COMPITO DA SVOLGERE -> Riporta il passo del brano sul Nepal che comincia con "Ma il tempo, per" e termina con "intorno alla capitale.", sostituendo "viaggio" con "itinerario".

Ma il tempo, per noi avanti con l’età, è relativo e, più che festeggiare il nuovo anno (futuro), pensiamo al nostro passato vissuto e ci aggrappiamo al presente, che tuttavia ci sfugge. Aggiungiamo, dunque, questo viaggio ai ricordi che ricolmano la nostra mente.
Non veniamo in Nepal per fare tracking sull’Himalaya, che richiede preparazione e attrezzature adeguate, ma siamo interessati alla conoscenza dell’ambiente di vita che si svolge nella valle intorno alla capitale.

Arriviamo verso l’alba in prossimità dell’atterraggio a Kathmandu e sulla nostra sinistra restiamo ammirati dall’imponenza delle montagne innevate dell’Himalaya.

Se pensiamo al paesaggio delle Alpi, queste vette sono il doppio in altitudine. Speriamo che la nebbia non ci impedirà la visione ravvicinata fra qualche giorno. Intanto registriamo un volo e atterraggio perfetti.
Quasi, visto che uno di noi dimentica irrimediabilmente sull’aereo il telefonino.

Dopo un breve riposo all’Holy Himalaya Hotel ci immergiamo da soli nella città; la nostra guida Jam ci raggiungerà domani. Costatiamo in men che non si dica quanto riportato nelle descrizioni più recenti di questa città capitale. Ci troviamo nel quartiere di Thamel, quello turistico a uso degli occidentali. Camminiamo con difficoltà per vie strette tra il frastuono assordante dei clacson di motociclette e taxi. Il traffico caotico, oltre all’aria polverosa, costringe le persone a ripararsi con delle mascherine e a ciò si adeguano alcuni di noi. Innumerevoli negozietti si susseguono ai lati, con evidente somiglianza dei prodotti offerti. A essi si aggiungono, specialmente nelle piazze principali, i venditori ambulanti, piuttosto insistenti, per quanto mai scorretti.

Ci chiediamo se questo tipo di commercio così intensivo, forse solo apparentemente artigianale, ha senso per il sostentamento e lo sviluppo di questo popolo.
Strade sterrate, strette, centinaia di fili elettrici che ci sovrastano, aggrovigliati e approssimativamente agganciati ai pali o ai muri delle case. Facchini che trasportano pesi inverosimili sulle spalle, venditori di ortaggi sulle bici, colorati risciò che offrono un passaggio. E la caratteristica moltitudine di gente indaffarata che va a piedi.

La Durbar Square, ricca di templi induisti, è la meta principale del nostro girovagare: c’è l’immancabile mercatino di oggettistica artigianale; assistiamo a una manifestazione folkloristica, con suonatori e ballerine.

Il pranzo sul terrazzo di un ristorante ci consente una visione privilegiata dei monumentali templi e della vasta piazza pullulante di persone in festa.

Le donne adulte vestono colorati abiti tradizionali, le giovani e le ragazze in genere tendono all’assuefazione occidentale. Il mio occhio particolarmente attento non rileva, finora, bellezze locali eclatanti. Telefonini a iosa. L’impressione generale è di un Paese povero, che si sta sviluppando partendo dalle sovrastrutture tecnologiche prima di risolvere quelle quotidiane di base. E’ lo sviluppo contraddittorio che avevo già raccontato nei viaggi in Africa.

DATI FORNITI ->
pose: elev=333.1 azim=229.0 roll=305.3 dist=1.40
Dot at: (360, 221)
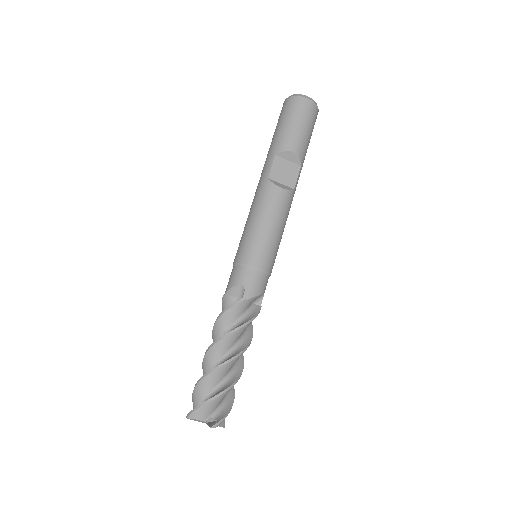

RISPOSTA SCRITTA ->
Ma il tempo, per noi avanti con l’età, è relativo e, più che festeggiare il nuovo anno (futuro), pensiamo al nostro passato vissuto e ci aggrappiamo al presente, che tuttavia ci sfugge. Aggiungiamo, dunque, questo itinerario ai ricordi che ricolmano la nostra mente.
Non veniamo in Nepal per fare tracking sull’Himalaya, che richiede preparazione e attrezzature adeguate, ma siamo interessati alla conoscenza dell’ambiente di vita che si svolge nella valle intorno alla capitale.